EXERCISE BRIEF => Please write out the rows below again, switching "TAY VỊN" to "LAN CAN" wherever it appears and changing nothing else.

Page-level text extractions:
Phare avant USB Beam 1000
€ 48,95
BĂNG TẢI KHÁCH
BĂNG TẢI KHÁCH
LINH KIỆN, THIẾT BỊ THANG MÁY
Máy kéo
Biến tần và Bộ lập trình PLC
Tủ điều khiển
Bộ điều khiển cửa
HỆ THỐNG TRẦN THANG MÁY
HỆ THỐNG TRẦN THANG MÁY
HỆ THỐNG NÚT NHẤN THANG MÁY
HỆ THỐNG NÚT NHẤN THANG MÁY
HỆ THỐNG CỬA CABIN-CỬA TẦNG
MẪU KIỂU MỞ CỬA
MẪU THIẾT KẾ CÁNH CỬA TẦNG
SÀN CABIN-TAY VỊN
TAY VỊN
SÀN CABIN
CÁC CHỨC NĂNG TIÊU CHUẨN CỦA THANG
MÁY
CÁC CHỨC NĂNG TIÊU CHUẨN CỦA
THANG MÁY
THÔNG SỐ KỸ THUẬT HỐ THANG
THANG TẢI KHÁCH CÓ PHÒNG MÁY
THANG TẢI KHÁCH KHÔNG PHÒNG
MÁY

OUTPUT FOR THIS EXERCISE =>
Phare avant USB Beam 1000
€ 48,95
BĂNG TẢI KHÁCH
BĂNG TẢI KHÁCH
LINH KIỆN, THIẾT BỊ THANG MÁY
Máy kéo
Biến tần và Bộ lập trình PLC
Tủ điều khiển
Bộ điều khiển cửa
HỆ THỐNG TRẦN THANG MÁY
HỆ THỐNG TRẦN THANG MÁY
HỆ THỐNG NÚT NHẤN THANG MÁY
HỆ THỐNG NÚT NHẤN THANG MÁY
HỆ THỐNG CỬA CABIN-CỬA TẦNG
MẪU KIỂU MỞ CỬA
MẪU THIẾT KẾ CÁNH CỬA TẦNG
SÀN CABIN-LAN CAN
LAN CAN
SÀN CABIN
CÁC CHỨC NĂNG TIÊU CHUẨN CỦA THANG
MÁY
CÁC CHỨC NĂNG TIÊU CHUẨN CỦA
THANG MÁY
THÔNG SỐ KỸ THUẬT HỐ THANG
THANG TẢI KHÁCH CÓ PHÒNG MÁY
THANG TẢI KHÁCH KHÔNG PHÒNG
MÁY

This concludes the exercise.